The British Consulate in Tenerife recently held a workshop in the Escuela de Seguridad y Convivencia in the Las Torres area of Adeje. The idea was to help inform and coordinate the various agencies involved in helping British nationals when they run into problems in Tenerife.
These problems can be varied: some will be in hospital, others in prison; some will develop dementia, others will be physically injured; some need help to “get home”, others need help immediately after arrival if they’ve been involved in a crime or accident; some will need home assistance as they recover from illness, others need temporary financial help to get them on their feet.
In all these situations, and many more, a whole range of resources comes into play, from the Foreign Office’s Consular network to local Ayuntamientos to registered asociaciones – what we would know as “charities” (have a look HERE). The workshop allowed each in turn to describe and explain their roles and functions, whether it is getting people on the padrón (the councils) or organizing help or support (the asociations) or the Consulate itself when official and formal international accords are in play.

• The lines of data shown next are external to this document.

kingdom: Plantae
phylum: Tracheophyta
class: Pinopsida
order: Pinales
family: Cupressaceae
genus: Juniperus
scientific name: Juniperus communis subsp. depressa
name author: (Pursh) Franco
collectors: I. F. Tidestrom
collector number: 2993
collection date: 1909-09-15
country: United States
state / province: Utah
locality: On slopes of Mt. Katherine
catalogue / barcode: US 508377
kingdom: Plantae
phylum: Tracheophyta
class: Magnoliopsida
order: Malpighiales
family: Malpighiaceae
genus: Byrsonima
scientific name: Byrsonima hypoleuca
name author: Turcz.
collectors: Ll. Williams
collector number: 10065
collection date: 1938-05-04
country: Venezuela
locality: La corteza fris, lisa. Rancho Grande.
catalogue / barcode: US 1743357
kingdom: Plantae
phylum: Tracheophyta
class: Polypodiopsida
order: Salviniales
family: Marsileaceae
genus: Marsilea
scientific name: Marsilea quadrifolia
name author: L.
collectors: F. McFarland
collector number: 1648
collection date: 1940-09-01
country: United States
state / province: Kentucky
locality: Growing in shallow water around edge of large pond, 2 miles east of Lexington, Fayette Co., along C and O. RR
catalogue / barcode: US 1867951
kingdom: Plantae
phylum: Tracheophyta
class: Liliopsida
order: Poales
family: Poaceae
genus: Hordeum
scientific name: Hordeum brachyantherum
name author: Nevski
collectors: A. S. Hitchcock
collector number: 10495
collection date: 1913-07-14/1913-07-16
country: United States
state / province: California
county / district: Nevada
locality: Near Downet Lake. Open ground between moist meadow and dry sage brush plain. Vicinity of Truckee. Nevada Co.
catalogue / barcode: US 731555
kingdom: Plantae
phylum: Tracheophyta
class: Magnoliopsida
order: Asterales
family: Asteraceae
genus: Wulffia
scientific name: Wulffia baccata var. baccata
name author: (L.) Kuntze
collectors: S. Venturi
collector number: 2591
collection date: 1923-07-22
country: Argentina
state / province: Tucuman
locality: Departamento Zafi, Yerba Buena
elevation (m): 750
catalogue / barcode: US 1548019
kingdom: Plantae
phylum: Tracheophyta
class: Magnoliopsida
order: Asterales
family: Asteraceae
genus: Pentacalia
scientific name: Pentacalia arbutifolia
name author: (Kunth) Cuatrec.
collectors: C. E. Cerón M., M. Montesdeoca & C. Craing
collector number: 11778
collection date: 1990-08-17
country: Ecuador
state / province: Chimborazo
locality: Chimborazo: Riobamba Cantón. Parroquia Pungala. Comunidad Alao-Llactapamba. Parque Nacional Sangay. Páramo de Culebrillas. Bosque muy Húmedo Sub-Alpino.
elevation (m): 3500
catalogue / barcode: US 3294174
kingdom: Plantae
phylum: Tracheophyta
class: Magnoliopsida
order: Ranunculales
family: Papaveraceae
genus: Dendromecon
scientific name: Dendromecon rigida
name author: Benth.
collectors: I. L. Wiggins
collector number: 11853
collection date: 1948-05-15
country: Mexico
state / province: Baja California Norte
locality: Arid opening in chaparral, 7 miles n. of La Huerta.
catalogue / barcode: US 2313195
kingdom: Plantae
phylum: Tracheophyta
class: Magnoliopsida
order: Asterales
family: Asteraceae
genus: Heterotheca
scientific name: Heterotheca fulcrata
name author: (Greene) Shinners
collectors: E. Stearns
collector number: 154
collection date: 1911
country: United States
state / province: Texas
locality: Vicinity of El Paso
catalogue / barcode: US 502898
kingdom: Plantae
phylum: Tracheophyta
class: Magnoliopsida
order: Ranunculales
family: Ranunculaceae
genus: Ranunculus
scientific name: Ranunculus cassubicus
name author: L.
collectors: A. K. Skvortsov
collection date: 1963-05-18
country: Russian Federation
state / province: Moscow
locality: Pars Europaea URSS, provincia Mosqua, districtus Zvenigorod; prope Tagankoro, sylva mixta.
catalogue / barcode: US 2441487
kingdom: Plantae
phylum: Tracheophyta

The day was organized by Consular Officer Mary Suarez and it was an event of which she can be enormously proud because everyone present seemed to have not only enjoyed it greatly, but benefited from it immensely. It is one thing knowing intellectually that there are systems and resources, and having an understanding of what they are, what they do, and how they work together, but it is another thing entirely to have one’s wider senses involved and hear people’s passion and experience shine through their accounts in a way that is simply not achievable when reading the written word.
Another thing impossible with the written word is group work, and apart from the individual presentations, there were case study sessions to examine how the different areas functioned together, and how each offered something individual and significant, and that no one duplicated another’s provision. It is hugely reassuring to know not just that these resources exist, but how they fit together and perform well. As Mary said, the key is that everyone has a function and operates as a TEAM because Together Everyone Achieves More. I have added the details of the associations to the Charities section of the Resources page HERE, and detail them also below.
At the bottom and above are a few photos from Mary of the day as well. All those who attended are responsible for having our backs, as the saying goes. We all might need them just as surely as we all hope we never will – but we can be very glad they are there for us if we do.
Acufade – Association for improving quality of life for the elderly, vulnerable, and their carers and families.
British Benevolent Fund (BBF) – one of the oldest English speaking charities in Spain which provides financial support and other assistance to British nationals who find themselves in Spain and in severe distress.
El Arca de Noé – association for those who have been “left behind” because of homelesses or other situations which have left them in despair.
Afate – Association for families and carers of Alzheimer’s and other dementia sufferers.
Asociación Comedor Social La Buena Estrella – social dining room in El Fraile to feed people daily who are in extreme social/financial distress
Royal British Legion Tenerife – help for British servicemen in distress in Tenerife
Age Concern España – information, advice and support for common issues that affect the over 50s in Spain.
Prisoners Abroad – assisting British prisoners and their families and friends.